Unions

A significant benefit to introducing strong spatial and temporal safety in the C and C++ programming languages is to reduce the opportunity for type confusion, in which two different views (aliases) on the same memory region allow that memory to be interpreted in different ways. A classic example of this in widespread memory-corruption attacks is to store to a memory region via characters (e.g., provided by network input) and then to cause the application to load from the region interpreting it as a pointer (e.g., as a control-flow pointer) making it possible to substantially manipulate software including by achieving arbitrary code execution. By implementing non-aliasing protection, pointers to one allocation of memory cannot be used to implement type confusion with another pointer from a past or future allocation of that memory.

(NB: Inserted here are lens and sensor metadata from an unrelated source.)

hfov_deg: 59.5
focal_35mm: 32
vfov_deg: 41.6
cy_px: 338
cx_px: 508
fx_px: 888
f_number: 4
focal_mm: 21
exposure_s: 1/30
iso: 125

Unions, however, are a C-language feature that intentionally allows multiple interpretions of the same memory even within a single allocation. While the precise impact is specific to its use, it is frequently the case that unions may be used to reduce memory overhead or implement object orientation, allowing code to interpret regions of memory as (for example) both an array of characters and a control-flow pointer, enabling common attack patterns.

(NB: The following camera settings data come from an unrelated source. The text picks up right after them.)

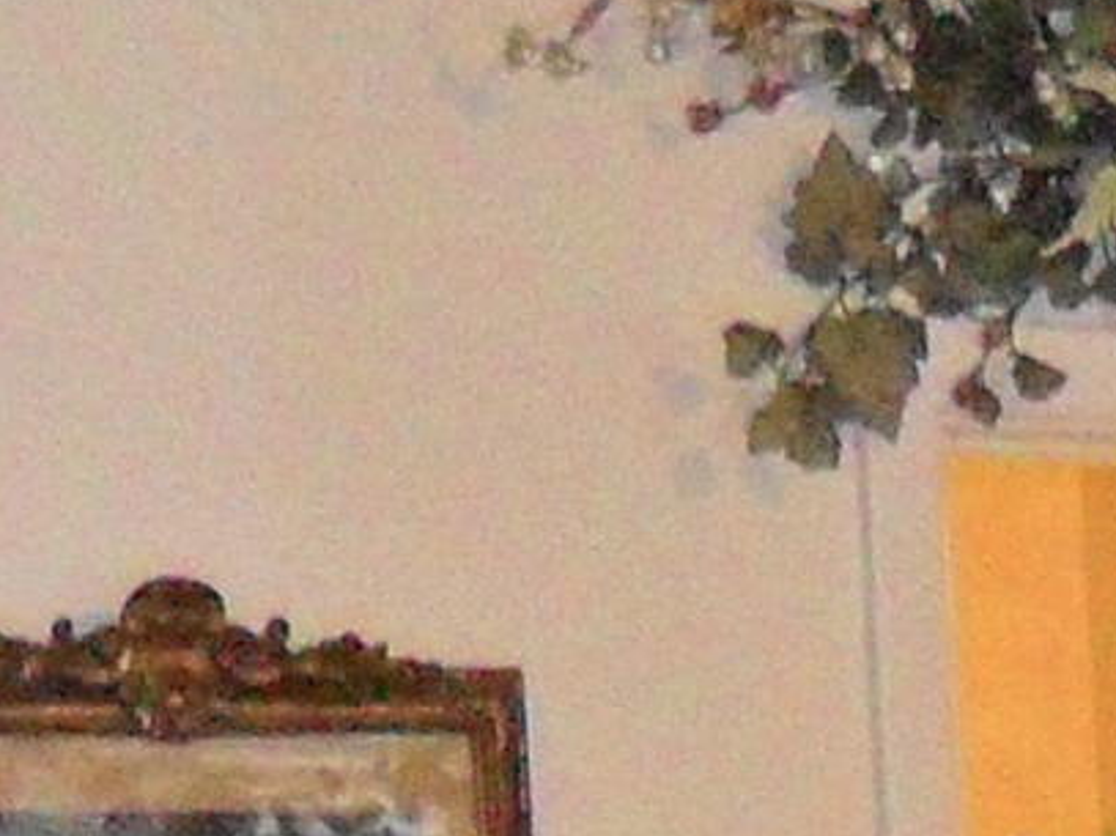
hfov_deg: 9.5
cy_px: 2738
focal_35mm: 199
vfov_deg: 6.6
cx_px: 1870
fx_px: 6414
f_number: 3.5
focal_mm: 4.9
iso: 400
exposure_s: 1/15
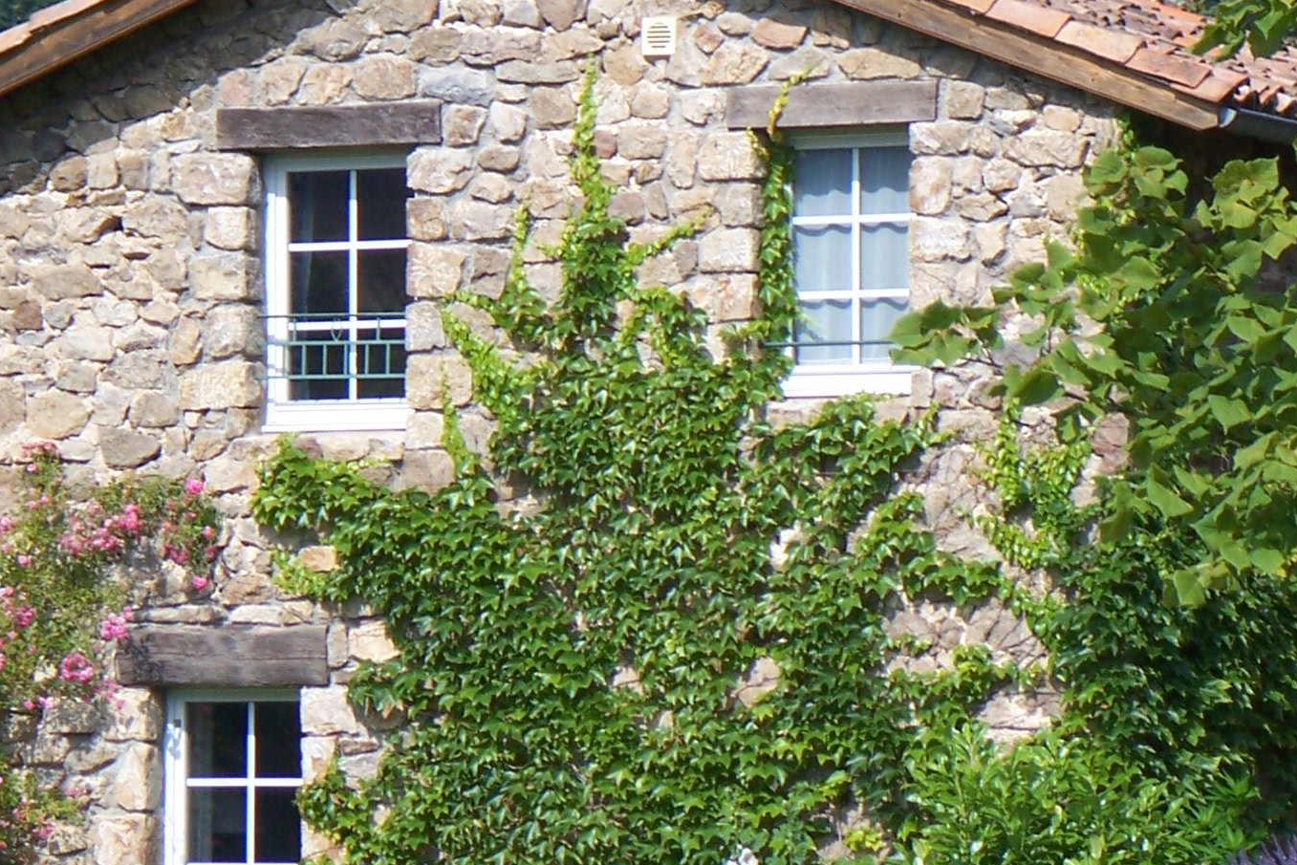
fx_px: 8323
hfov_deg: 8.9
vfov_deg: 5.9
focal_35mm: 231
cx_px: 819
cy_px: 587
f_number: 4.4
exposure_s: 1/500
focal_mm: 19.2
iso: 64
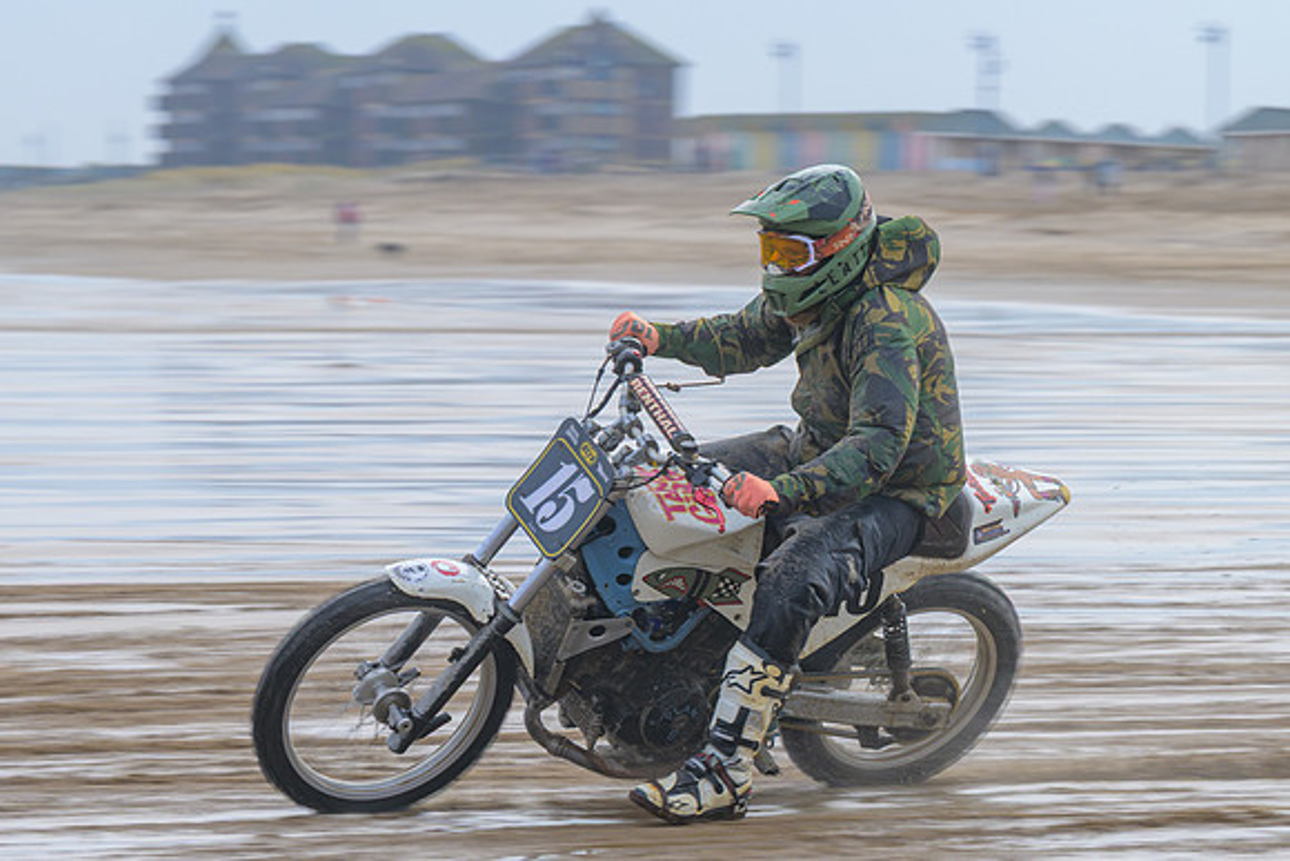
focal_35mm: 215
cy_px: 515
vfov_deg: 6.4
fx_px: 7717
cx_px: 695
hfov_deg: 9.6
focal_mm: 120
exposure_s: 1/200
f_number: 8
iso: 160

CHERI's underlying robustness to integer-pointer type confusion is valuable in mitigating such potential vulnerabilities, but as this does not provide strong type safety, nor prevent other types of type confusion, ultimately this is mitigation against attack techniques, rather than elimination of vulnerability.

Advice to developers: Avoiding the use of unions in C will avoid such situations arising, especially in programming environments where the memory savings from such techniques may have little impact. Where unions must be used, attention can be paid to the types of confusion that might arise, as well as robust programming techniques to avoid type confusion.

Ongoing research: While SRI/Cambridge do not have current research in this space, it is easy to imagine introducing static limitations on union use, which could be evaluated for their impact on C/C++ code corpora to establish how disruptive this limitation might be at scale.